Posts Tagged ‘lacerations’
Firstaid for Minor Lacerations
If your planning a hike or bike into the backwoods, you’ll have to plan for minor accidents. Inevitably, someone will fall and cut a knee, scalp or elbow. Lacerations can be initially treated in the field, but if it’s a serious one, you should seek treatment from a medical professional. The following is a pre-hospital field dressing technique that you can use until you get help.
The first thing to do, is to control bleeding. A little bleeding is actually OK, as long as it is a slow, minor bleed. In addition, minor bleeding can help to push out dirt and bacteria. If the bleeding is pulsed or streaming, or spurting out of the wound, then the wound is deep and the rapid control of the loss of blood is important. A little bleeding isn’t necessarily a bad thing, and it pushes out bacteria and foreign bodies that can cause an infection.
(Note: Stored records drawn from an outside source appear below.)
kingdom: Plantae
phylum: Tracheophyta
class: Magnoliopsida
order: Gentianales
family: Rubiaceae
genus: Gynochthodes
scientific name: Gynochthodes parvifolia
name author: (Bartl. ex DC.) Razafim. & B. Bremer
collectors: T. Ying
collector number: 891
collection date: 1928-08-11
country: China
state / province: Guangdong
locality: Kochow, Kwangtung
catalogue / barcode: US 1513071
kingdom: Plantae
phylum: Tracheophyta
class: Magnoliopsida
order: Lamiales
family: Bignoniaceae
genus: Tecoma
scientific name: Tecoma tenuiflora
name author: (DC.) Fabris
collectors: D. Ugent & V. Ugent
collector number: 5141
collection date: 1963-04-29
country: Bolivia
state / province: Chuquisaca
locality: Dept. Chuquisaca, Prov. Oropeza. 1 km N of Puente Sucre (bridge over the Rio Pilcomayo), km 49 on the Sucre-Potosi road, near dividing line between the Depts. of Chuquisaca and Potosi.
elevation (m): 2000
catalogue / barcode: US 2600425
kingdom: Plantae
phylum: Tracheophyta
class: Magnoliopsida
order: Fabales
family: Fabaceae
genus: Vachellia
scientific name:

Try to get out the sand, twigs, pebbles and debris if you can, then apply direct pressure. Do this with a pressure dressing as shown. This technique works on small cuts as well as large lacerations. You can even do this with some strips of clean cloth, (not a tourniquet!) Pressure alone will always work to stop bleeding. Wounds on the scalp or anywhere, can be treated in the same way.
Resist the temptaton to keep peeking at the wound to see if the bleeding has stopped, as this will only pull off the newly formed clot and make bleeding persist! When the first cloth gets blood soaked, just put another right on top of it and keep holding pressure. If bleeding is not controlled after 15 minutes, head to the ER.
When bleeding has stopped, you can look at the wound and decide whether you need to go to the ER. Stitches, if you need it, have to be done within 6-8 hours. How can you tell whether it needs stitches? In short, if the wound wants to stay open, or pop open with simple movement, it needs stitches!